01/12/2004 - 10:00
O infarto que matou Celso Furtado, sábado 20, aos 84 anos, no Rio de Janeiro, fez com que o Brasil perdesse seu maior economista. A qualificação é de Theotonio dos Santos, professor de economia da Universidade Federal Fluminense e responsável por cátedra na Unesco. Santos, 68 anos, coordenou em 2003 a candidatura de Furtado ao Nobel de Economia e este ano faria nova tentativa. “Falei com ele dois dias antes de sua morte. Parecia muito entusiasmado”, conta. Os dois participaram nos anos 60 dos debates que envolviam personagens no exílio no Chile, como Fernando Henrique Cardoso, Maria da Conceição Tavares e Darcy Ribeiro. Santos é o único brasileiro, além de Furtado, na relação dos 250 maiores economistas da humanidade feita pela Universidade de Málaga. Autor do livro Teoria da dependência, concepção da qual Furtado era o principal ideólogo, ele denuncia que essa corrente foi excluída das universidades.
ISTOÉ – Qual é o ponto mais atual do pensamento de Celso Furtado?
Theotonio dos Santos – A defesa do desenvolvimento. Estamos há 20 anos esperando o mercado fazer o crescimento, abandonamos o Estado e comprometemos os recursos públicos com o setor financeiro, que não investe em produção. Celso foi opositor sistemático dessa concepção e mostrou as causas do subdesenvolvimento da nossa economia. Seu livro sobre a formação econômica do Brasil é uma jóia de análise histórica e teórica.
ISTOÉ – PT e PSDB, que lamentaram sua morte, seguem suas idéias?
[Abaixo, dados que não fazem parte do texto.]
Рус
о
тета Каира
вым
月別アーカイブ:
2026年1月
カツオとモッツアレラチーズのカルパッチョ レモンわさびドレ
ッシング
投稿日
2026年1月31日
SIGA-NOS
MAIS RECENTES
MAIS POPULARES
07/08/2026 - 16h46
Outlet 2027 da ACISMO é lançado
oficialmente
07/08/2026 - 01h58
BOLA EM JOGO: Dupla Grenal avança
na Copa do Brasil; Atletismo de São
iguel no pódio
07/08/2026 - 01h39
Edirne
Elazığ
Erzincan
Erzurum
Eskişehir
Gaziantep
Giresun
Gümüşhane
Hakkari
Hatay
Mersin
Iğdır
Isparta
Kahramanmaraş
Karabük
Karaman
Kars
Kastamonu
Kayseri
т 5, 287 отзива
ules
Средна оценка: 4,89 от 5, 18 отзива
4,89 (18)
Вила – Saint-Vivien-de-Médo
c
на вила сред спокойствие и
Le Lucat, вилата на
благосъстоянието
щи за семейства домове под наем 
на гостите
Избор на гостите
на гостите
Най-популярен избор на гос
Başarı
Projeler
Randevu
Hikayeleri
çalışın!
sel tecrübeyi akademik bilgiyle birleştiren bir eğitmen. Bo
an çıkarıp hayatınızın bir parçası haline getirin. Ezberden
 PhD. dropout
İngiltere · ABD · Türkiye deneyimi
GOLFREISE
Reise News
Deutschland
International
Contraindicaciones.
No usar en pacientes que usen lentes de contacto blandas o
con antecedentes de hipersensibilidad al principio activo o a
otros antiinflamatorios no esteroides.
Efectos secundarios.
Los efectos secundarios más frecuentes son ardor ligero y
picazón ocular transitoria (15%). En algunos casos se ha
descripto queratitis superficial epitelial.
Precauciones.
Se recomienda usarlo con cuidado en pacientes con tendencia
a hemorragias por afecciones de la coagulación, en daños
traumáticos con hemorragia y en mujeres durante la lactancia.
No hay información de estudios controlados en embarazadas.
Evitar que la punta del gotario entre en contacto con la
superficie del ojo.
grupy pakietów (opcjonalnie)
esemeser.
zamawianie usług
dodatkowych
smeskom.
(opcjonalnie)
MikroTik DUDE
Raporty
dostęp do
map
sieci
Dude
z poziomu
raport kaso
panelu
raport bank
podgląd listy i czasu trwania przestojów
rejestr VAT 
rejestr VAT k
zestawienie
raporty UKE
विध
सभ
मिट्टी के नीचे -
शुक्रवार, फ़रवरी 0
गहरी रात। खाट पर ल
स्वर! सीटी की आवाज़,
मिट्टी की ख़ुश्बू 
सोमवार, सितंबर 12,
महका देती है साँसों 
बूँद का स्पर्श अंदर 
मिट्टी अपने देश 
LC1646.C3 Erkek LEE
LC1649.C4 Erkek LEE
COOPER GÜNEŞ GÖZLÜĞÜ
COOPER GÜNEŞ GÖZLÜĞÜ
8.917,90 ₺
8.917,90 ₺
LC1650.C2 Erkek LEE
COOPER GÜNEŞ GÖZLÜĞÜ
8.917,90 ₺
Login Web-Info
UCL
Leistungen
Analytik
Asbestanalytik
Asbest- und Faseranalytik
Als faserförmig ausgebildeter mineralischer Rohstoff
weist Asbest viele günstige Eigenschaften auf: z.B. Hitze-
Santos – Alas do PT estiveram sob a influência de seu pensamento, mas a
política econômica do governo está contra suas idéias. A política exterior tem a influência de seu pensamento crítico. No PSDB, José Serra mantém certas referências. Ele se opôs ao aumento dos juros, saiu do Planejamento por
isso. Seu grupo resiste a assimilar essa visão recessionista que domina o pensamento econômico liberal no Brasil.
ISTOÉ – Essas idéias ainda influenciam a universidade brasileira?
Santos – Há um preconceito acadêmico contra a teoria da dependência. O pensamento econômico latino-americano foi excluído da academia. Ele continuou sendo lido pelo peso de sua obra na questão brasileira, mas não no mecanismo global da dependência. É um fenômeno estranho. A maioria que defende políticas neoliberais não mantém cinco minutos de discussão com outras correntes porque não tem a mínima idéia do que sejam.
ISTOÉ – Isso põe em risco a perpetuação das idéias de Furtado?
Santos – O prêmio Nobel de Economia Joseph Stiglitz diz que as organizações internacionais estão dominadas por economistas de terceiro nível. Os brasileiros são discípulos dessa gente. Não dá. Temos um pensamento próprio e Celso era uma de suas expressões. Deixar a Universidade na mão dessa gente que não lê mais do que dois ou três manuais americanos é dramático.